▸ **TEXT EXCERPT**

■ ■ ■

It probably would help but I've never written a macro and don't know where to start. The macro tool is less than intuitive. If it's at all complicated making one, skip it. This doesn't happen often enough to warrant much time.


----------



## oldmn (Oct 16, 2005)

With your curser at the end of the row (to the right side of the row you want to insert a row under) and enter.


----------



## Glaswegian (Sep 16, 2005)

Hi yustr

Using the code I posted, it needs to go in a new module in your Normal template. Try this

Paste Code to a New Module

1.	Press Alt+F11 from Word to open the VB Editor.
2.	Click on Normal.dot in the left pane.
3.	Click on ‘Insert’ on the Menu Bar
4.	Select ‘Module’ from the list. The new Module will open.
5.	Paste the code into the right pane of the Module.

To run from Word, press Alt+F8 to open the macro box and select the macro name.

Regards


----------



## yustr (Sep 27, 2004)

Thanks for the suggestion oldmn. But regardless I still would have to navigate to the end of each row and hit tab 49 times. That's a lot of key strokes when Glaswegian's macro would do it in 4.

■ ■ ■

▸ **DATA EXTRACT**
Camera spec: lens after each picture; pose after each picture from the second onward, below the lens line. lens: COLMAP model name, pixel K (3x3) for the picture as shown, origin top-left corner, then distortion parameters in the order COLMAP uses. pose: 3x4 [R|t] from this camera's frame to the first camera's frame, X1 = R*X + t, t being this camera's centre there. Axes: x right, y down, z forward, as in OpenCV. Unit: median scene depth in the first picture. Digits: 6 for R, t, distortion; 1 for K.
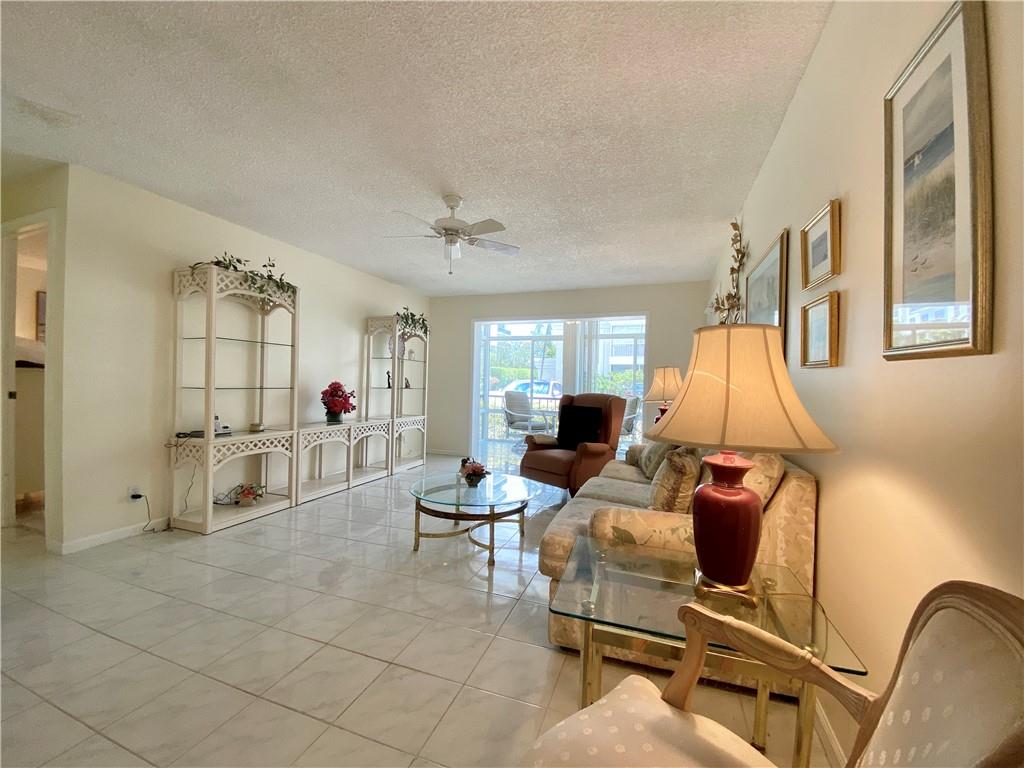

■ ■ ■

▸ **QUESTIONS TO ANSWER**
- 1) In the forum thread about Word macros, render the sentence "This doesn't happen often enough to warrant much time." in Spanish.
- 2) Reproduce verbatim the passage of the forum thread about Word macros starting with "To run from" and going on through "do it in 4.".

▸ **SOLUTIONS TO EACH TASK**
- 1) Esto no ocurre con la frecuencia suficiente como para justificar dedicarle mucho tiempo.

- 2)
To run from Word, press Alt+F8 to open the macro box and select the macro name.

Regards


----------



## yustr (Sep 27, 2004)

Thanks for the suggestion oldmn. But regardless I still would have to navigate to the end of each row and hit tab 49 times. That's a lot of key strokes when Glaswegian's macro would do it in 4.